I recently spoke to Howard Zinn, author of A People’s History of the United States, over the phone from his home in Boston about these changes, and how they affect American cultural life and our democracy. This is what he had to say.
As you've probably heard, there are cutbacks in numerous book sections across the country. What do you make of this trend, and is there any period in history when there has been such a reduction in the discussion of books in print?
Well, I don't know of any comparable period of American history when there was such a drastic cutback in the attention paid to books, and I think this is the worst it has been. I think it's part of a general tendency on the part of newspapers not to cut back only on reviews, but on foreign news reporting. I was just talking to a Boston Globe reporter who told me the Globe has shut down its entire foreign news service. And this is true of a number of papers across the country. I think a lot of it has to do with television taking over the attention of people with more attention being paid to visual media—and it’s not a good thing at all.
If you talk to newspaper owners, some of them will say there is more talk about books on the Internet, and that they just can't compete with that. That people can now get their news and reviews about books elsewhere. Do you believe this?
Well, they have to hunt for it—newspaper editors are putting greater responsibility on the individual to find information which we normally would get in our daily newspaper. After all, there are still a lot of people who don’t have computers and are totally dependent on newspapers, so for those people, simply telling me that to go and get information on the Internet doesn’t help. So I think these cutbacks are unfortunately part of the dumbing down of the American public, which is supposed to be a highly educated public … and the cutback of book reviews sections and book reviews makes things worse.
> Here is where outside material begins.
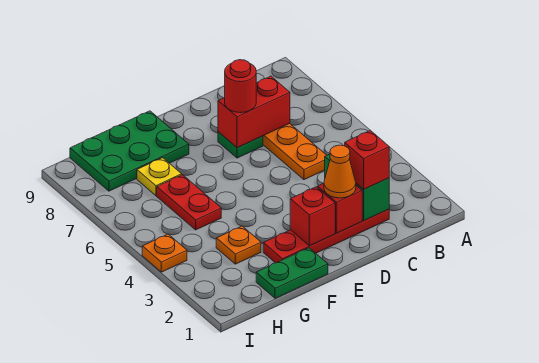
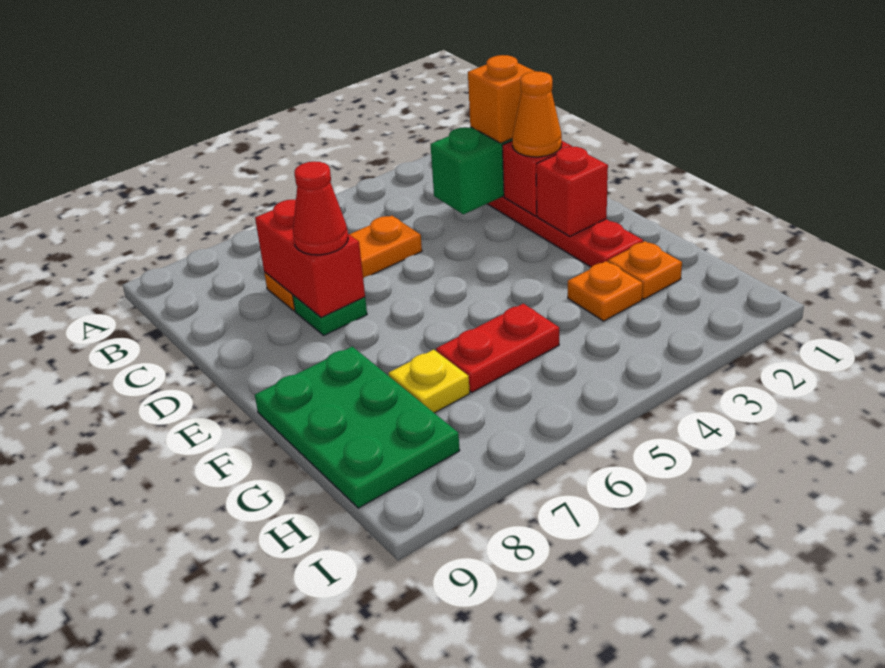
red 1x1 brick [345,130,389,189] -> orange 1x1 brick [468,55,535,143]
red 1x1 round brick [225,60,256,113] -> red 1x1 cone [293,161,348,255]
green 1x2 plate [256,248,328,298] -> none
orange 1x1 plate [142,234,187,272] -> orange 1x1 plate moved to [608,241,682,299]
After all, democracy depends on information, it depends on the public being informed, and the inattention to books, the diminished attention to books, is important because books are probably the least censored part of our culture. That is, while television and radio have been more and more monopolized, and newspapers are more and more concentrated in fewer hands, I have found as a writer that there has been more freedom in book publishing than in any other aspect of American culture—this in spite of the fact that publishing itself has been taken over by financial and industrial moguls, like my own publisher, HarperCollins, which was taken over by Rupert Murdoch. But I think it is still true that books are the freest area. So when people ask me for sources of information, I tell them go to the library, go to the bookstore, because I think books are the last refuge from the lies and misinterpretations that are pushed down upon people.
But we have a problem here, because if books are written about less and less, and not everyone has a connection to the Internet, how do people know a book exists? I tried to find a review of your latest book, A Power Governments Cannot Suppress, and aside from websites like Alternet, which were running excerpts, I couldn’t find one.
No, you're right. There have been reviews in very tiny publications, but no—no reviews in major newspapers.
Was it like that when you first began to publish?
Well, it’s always been harder for unorthodox, dissident writers to get reviews. But my earlier books did get reviewed a lot more often, and in many more places than my present books. I'm thinking also of—and comparing reviews during—the Vietnam War era and reviews during the Iraq War. In 1967, I wrote a book called Vietnam: the Logic of Withdrawal, and it was reviewed in many major newspapers … Just recently Anthony Arnove wrote Iraq: The Logic of Withdrawal, and so far as I can see it has received very few or no reviews in major newspapers. If you compare two books on similar situations, what has happened in 40 years, it's disheartening.
So what should people do who care about this form of dialog?
I wish I knew what the answer was to this question, because the only reply one can give in a situation like this is for people to seek out alternate sources of information, alternate newspapers, community newspapers, community radio, cable television.
But I also would suggest that people start campaigns to restore attention to book reviewing in those newspapers that have cut down on book reviewing. Presumably editors are somewhat sensitive to reader reactions. I think if readers didn’t simply accept these cuts passively, and they carried campaigns asking that newspapers restore the space and the attention to books, well, that would be one way to fight.
Actually, the National Book Critics Circle started a campaign just like that in Atlanta, where the book editor position was eliminated. With local readers and booksellers we petitioned the paper and met with the editor, Julia Wallace. We have a petition going that has more than 5,000 signatures online and more at local bookstores.
Well, I think what you just described would be a valuable thing to do in newspapers all across the country.